(Task requirements) Locate every line in the records below that contains the word "lines", and copy each one.

(Dataset entries)
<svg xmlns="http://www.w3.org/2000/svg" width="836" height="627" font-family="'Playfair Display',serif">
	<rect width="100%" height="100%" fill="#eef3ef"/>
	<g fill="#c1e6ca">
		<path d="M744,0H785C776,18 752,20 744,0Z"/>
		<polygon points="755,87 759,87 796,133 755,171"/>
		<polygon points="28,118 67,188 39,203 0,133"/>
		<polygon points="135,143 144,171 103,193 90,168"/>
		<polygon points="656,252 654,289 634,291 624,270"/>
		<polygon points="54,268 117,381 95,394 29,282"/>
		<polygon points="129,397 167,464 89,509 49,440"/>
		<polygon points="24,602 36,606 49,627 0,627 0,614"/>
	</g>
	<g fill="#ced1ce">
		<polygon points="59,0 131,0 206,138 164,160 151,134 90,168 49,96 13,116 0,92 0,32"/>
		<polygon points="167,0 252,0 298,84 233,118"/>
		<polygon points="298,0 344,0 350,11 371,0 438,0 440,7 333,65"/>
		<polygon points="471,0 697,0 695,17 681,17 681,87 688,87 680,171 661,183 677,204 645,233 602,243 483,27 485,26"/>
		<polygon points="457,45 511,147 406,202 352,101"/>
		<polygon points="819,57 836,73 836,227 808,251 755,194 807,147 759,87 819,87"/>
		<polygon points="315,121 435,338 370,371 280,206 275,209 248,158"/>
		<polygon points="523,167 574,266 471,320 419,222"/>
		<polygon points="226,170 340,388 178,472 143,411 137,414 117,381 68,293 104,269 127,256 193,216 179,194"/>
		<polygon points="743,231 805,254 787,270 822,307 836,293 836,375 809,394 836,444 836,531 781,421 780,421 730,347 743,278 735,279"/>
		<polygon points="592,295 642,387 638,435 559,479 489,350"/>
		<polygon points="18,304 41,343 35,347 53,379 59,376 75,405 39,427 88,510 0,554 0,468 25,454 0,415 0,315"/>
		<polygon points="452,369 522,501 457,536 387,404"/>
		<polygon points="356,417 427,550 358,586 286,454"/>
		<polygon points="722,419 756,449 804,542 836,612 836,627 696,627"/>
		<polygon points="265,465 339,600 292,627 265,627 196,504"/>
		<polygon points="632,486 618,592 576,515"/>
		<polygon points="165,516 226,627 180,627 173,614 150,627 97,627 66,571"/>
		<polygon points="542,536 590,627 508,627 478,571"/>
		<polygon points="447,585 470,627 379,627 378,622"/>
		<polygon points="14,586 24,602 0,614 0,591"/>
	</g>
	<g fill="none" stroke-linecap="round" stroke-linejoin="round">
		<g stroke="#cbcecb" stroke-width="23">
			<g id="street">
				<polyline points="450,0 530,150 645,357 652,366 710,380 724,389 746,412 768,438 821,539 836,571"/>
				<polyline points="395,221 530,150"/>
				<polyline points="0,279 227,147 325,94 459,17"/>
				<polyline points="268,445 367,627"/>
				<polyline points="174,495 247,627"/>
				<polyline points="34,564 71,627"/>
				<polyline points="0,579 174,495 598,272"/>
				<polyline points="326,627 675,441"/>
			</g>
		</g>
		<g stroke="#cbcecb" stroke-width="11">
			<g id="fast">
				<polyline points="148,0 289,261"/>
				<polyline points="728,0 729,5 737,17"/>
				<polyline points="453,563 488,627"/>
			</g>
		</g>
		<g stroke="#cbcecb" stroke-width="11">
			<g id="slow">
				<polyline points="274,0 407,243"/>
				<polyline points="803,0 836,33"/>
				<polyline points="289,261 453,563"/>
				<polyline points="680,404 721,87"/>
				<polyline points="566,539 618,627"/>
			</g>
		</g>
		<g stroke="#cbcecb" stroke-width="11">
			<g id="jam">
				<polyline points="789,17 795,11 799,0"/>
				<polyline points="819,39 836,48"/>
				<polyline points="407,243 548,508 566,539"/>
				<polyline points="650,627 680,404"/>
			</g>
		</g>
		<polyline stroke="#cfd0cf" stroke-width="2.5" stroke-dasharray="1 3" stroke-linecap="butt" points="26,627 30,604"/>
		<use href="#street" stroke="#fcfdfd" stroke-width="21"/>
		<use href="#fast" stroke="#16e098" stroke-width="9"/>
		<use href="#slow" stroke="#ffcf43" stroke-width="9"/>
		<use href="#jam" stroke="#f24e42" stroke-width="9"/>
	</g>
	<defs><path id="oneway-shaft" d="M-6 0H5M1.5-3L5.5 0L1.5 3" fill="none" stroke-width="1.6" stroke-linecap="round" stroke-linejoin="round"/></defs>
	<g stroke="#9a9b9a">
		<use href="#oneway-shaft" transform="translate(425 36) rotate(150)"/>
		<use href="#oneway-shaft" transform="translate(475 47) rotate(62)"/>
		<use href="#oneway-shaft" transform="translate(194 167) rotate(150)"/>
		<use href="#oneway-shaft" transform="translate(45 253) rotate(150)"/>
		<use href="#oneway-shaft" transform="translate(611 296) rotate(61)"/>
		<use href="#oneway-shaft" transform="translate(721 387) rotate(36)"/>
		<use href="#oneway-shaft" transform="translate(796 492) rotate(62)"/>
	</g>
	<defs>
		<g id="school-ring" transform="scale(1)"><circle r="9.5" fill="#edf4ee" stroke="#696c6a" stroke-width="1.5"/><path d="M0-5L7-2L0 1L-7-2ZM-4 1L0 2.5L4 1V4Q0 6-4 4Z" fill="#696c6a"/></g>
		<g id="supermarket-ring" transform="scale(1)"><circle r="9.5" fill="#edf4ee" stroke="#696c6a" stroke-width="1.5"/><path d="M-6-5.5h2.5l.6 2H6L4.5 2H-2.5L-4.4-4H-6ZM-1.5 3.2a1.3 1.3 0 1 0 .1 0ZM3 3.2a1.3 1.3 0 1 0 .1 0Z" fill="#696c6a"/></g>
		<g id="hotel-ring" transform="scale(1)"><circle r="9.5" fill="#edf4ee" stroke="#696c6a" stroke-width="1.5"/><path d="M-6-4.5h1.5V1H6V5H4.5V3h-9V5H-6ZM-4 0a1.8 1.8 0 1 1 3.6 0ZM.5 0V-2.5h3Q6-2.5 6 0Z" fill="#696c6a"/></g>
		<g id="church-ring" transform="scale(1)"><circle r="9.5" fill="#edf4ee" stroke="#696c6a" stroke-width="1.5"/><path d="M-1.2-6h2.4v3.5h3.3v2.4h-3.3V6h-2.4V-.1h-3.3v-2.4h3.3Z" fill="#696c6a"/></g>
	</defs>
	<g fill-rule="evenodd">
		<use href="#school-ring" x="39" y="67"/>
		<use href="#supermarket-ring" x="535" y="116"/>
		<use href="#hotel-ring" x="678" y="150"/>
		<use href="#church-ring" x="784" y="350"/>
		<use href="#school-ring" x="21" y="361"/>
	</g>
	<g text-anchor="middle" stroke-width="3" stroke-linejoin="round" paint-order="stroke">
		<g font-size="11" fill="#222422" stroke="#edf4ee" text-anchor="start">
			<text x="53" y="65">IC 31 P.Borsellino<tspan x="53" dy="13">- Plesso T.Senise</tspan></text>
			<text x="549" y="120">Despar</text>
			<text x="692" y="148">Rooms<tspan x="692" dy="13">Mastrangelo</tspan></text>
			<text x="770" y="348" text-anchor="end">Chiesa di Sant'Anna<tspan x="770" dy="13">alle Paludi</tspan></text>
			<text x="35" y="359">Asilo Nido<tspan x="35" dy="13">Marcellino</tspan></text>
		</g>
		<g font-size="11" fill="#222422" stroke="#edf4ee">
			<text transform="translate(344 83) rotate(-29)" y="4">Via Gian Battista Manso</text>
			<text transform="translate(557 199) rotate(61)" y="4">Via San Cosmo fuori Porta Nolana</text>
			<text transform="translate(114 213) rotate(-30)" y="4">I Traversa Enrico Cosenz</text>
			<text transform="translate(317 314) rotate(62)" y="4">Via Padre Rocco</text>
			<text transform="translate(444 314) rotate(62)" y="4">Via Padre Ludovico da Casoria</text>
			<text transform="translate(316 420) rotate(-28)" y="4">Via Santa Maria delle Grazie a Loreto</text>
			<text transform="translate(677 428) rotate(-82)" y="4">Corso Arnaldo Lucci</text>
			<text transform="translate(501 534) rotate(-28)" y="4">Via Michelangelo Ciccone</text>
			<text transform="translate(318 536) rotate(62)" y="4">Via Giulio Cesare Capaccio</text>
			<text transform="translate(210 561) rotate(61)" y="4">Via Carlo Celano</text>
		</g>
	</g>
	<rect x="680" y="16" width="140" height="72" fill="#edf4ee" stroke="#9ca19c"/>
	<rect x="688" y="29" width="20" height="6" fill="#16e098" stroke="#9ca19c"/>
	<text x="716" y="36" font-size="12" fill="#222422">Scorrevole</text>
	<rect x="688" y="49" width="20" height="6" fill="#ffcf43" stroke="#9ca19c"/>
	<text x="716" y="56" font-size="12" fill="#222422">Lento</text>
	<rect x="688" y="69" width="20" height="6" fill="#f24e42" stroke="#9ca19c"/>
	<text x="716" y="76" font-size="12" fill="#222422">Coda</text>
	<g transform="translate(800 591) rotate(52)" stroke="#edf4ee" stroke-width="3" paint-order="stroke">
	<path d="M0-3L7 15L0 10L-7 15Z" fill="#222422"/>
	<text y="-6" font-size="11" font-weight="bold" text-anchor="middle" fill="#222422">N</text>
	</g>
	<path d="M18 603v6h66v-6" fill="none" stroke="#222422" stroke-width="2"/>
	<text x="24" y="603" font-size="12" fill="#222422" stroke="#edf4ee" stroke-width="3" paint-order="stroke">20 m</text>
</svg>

---

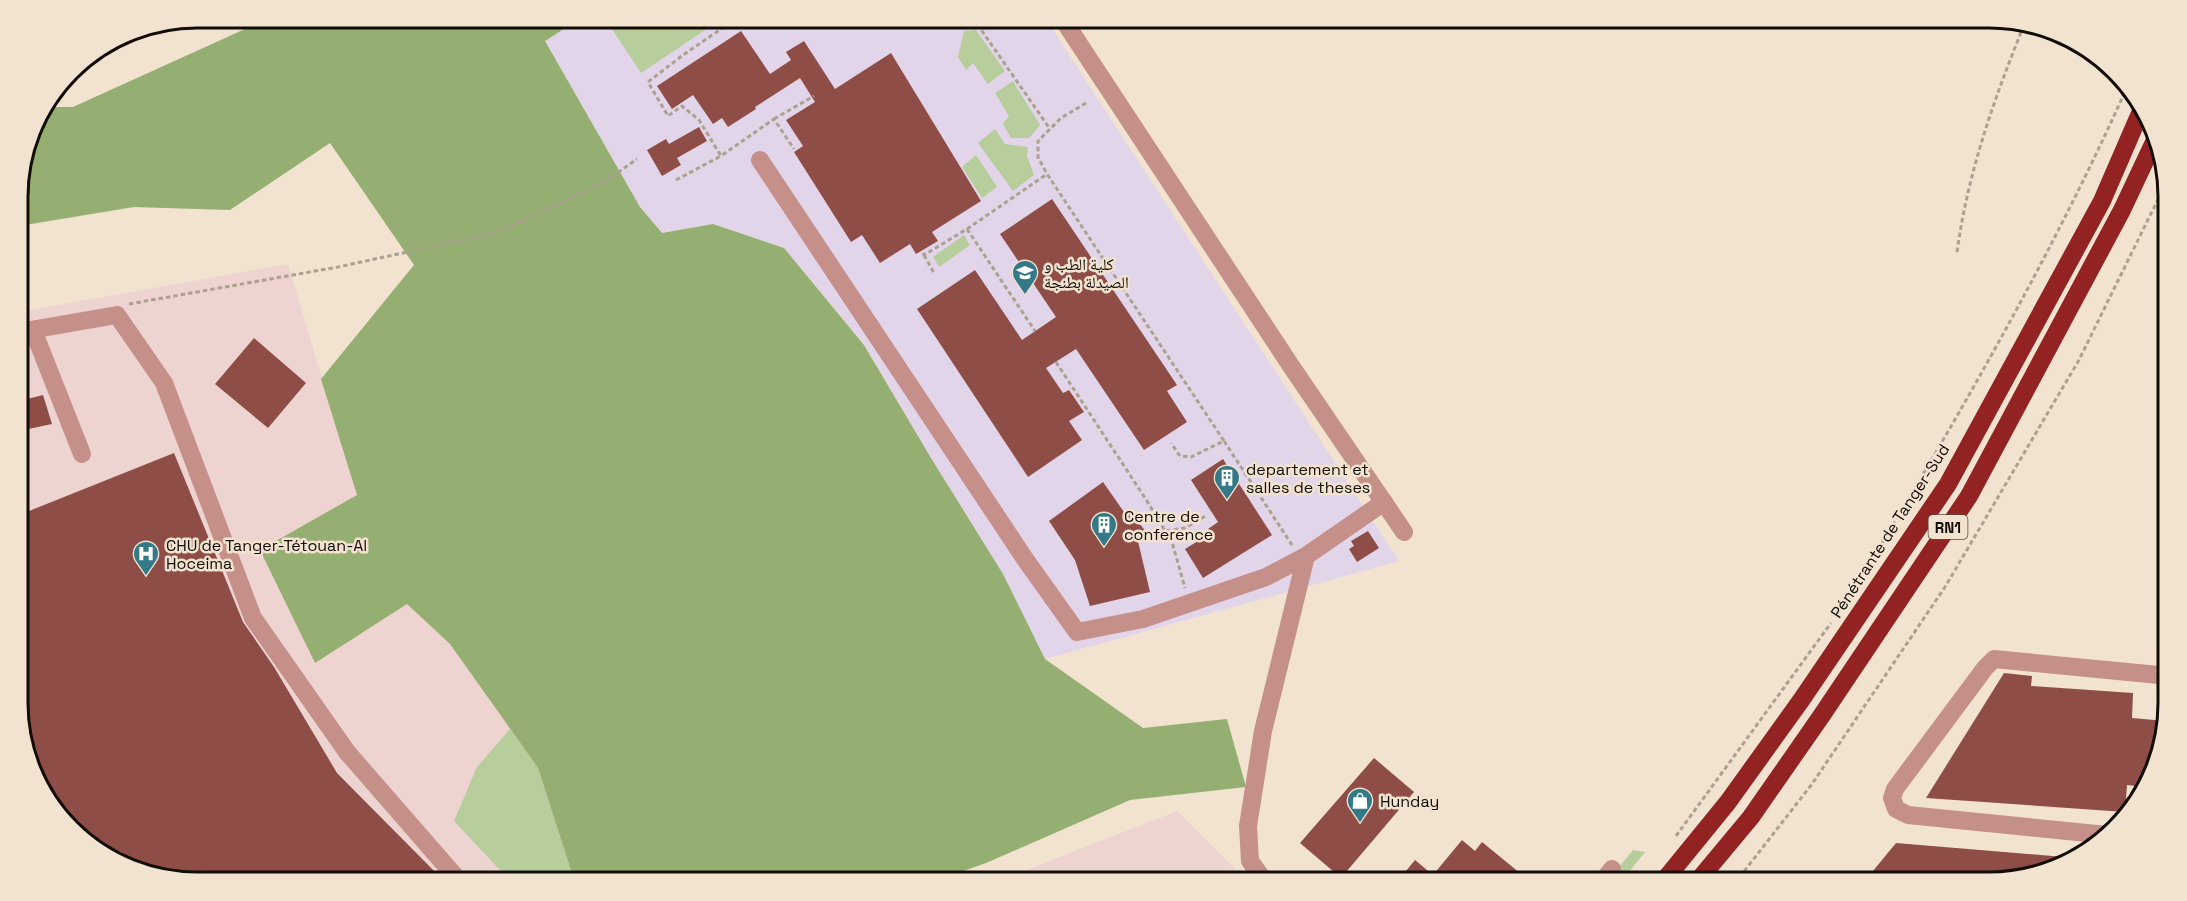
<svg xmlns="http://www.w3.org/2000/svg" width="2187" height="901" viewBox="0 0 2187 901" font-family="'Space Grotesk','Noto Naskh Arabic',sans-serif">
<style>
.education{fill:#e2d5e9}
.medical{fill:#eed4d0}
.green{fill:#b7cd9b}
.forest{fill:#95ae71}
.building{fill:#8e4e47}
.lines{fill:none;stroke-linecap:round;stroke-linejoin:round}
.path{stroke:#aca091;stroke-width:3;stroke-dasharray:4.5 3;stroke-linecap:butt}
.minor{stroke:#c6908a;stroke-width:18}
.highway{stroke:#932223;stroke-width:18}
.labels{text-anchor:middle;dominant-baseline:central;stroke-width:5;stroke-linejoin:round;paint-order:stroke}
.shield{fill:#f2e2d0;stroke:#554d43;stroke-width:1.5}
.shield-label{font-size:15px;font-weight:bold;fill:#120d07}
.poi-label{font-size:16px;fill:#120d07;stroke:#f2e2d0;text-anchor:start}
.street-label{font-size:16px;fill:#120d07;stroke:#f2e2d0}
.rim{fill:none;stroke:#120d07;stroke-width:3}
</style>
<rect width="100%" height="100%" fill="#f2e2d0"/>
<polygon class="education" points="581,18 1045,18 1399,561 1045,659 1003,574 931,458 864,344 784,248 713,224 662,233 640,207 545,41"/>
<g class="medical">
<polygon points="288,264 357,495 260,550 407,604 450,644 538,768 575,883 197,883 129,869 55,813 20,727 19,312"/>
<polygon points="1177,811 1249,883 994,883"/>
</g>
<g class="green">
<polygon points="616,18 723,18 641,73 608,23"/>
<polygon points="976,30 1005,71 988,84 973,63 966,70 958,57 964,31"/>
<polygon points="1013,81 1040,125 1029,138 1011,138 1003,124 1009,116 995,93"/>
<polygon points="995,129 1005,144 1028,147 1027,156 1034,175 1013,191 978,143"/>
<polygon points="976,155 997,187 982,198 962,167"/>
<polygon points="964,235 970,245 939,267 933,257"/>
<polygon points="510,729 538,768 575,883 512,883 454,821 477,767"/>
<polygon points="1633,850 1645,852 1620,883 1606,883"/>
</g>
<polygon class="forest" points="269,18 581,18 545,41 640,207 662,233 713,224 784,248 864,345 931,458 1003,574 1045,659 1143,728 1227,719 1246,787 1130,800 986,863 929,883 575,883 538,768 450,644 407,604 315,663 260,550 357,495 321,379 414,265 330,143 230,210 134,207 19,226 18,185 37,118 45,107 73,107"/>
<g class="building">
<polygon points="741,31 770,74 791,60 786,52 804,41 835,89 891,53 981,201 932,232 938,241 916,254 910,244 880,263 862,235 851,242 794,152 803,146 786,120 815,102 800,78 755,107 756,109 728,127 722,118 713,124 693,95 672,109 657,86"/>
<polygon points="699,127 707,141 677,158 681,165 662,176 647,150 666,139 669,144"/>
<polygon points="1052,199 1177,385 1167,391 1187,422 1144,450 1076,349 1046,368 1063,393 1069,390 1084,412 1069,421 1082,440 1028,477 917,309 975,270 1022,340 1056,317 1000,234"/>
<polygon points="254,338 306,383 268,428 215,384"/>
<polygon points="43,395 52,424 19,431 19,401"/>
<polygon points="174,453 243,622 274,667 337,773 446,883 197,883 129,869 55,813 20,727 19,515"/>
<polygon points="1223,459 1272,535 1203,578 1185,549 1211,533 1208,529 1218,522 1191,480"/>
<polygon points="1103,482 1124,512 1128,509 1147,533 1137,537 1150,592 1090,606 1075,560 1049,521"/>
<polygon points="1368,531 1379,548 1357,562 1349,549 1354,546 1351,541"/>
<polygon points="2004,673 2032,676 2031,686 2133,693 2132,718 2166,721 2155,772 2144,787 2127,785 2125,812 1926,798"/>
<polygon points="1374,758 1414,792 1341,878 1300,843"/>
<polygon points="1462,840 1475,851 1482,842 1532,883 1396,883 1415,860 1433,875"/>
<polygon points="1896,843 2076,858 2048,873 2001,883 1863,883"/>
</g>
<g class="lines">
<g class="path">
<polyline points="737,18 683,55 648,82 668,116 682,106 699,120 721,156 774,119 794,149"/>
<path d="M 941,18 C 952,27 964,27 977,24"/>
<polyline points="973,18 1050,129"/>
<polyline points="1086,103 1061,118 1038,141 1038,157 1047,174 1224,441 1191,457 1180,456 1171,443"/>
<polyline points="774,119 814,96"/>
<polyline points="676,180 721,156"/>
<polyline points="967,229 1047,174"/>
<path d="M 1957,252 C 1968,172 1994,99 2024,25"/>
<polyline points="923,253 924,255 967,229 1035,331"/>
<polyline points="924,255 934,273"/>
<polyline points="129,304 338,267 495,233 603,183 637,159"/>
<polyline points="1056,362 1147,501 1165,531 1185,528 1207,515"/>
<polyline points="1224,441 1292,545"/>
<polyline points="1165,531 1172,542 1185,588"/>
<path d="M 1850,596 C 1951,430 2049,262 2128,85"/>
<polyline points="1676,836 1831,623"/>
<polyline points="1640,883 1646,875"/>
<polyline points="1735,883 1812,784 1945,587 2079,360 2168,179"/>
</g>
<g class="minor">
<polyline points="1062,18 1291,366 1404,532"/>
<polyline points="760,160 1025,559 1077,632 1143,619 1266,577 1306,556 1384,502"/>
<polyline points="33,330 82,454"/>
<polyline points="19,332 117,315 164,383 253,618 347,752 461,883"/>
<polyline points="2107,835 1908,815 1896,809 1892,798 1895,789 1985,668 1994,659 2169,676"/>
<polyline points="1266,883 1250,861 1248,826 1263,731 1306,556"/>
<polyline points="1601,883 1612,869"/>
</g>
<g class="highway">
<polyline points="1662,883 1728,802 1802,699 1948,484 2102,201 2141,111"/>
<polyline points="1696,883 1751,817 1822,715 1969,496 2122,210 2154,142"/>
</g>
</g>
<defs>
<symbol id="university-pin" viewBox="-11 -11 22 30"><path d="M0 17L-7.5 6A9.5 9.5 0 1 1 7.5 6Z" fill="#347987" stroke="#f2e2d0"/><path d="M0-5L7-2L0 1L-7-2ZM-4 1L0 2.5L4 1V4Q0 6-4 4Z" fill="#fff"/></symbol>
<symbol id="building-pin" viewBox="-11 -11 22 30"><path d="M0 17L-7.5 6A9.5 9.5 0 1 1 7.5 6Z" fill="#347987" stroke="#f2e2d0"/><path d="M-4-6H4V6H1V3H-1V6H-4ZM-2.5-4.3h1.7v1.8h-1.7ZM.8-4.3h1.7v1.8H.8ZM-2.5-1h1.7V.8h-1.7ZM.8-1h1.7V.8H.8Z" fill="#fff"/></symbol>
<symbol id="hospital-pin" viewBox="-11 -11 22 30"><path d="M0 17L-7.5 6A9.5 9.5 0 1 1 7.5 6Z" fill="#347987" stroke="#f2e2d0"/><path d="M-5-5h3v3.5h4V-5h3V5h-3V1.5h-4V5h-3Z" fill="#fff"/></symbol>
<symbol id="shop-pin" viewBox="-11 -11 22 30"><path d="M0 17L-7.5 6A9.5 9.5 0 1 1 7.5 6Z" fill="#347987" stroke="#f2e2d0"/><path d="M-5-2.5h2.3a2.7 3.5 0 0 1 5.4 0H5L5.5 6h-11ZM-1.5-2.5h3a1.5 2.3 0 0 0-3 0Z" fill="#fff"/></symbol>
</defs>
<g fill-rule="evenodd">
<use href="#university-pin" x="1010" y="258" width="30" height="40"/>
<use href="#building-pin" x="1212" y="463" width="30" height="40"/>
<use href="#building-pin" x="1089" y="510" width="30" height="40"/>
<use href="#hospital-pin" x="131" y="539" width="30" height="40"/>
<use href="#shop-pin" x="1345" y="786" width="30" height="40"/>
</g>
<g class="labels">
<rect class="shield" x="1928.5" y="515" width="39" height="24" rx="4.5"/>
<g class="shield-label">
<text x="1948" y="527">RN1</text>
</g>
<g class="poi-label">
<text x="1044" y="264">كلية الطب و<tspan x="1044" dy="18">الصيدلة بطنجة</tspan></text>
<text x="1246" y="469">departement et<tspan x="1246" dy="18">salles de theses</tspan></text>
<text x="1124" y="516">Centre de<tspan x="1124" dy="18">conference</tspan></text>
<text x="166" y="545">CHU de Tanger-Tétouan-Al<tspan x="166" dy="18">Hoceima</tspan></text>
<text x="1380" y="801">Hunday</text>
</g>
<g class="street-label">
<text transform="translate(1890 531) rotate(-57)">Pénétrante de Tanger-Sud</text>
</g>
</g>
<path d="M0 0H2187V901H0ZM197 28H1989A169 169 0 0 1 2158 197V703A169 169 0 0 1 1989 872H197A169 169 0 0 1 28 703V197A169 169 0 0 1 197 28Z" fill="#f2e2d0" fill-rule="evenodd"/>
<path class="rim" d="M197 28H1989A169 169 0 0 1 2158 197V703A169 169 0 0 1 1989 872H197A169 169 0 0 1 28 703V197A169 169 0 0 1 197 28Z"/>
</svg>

(Response to the task)
.lines{fill:none;stroke-linecap:round;stroke-linejoin:round}
<g class="lines">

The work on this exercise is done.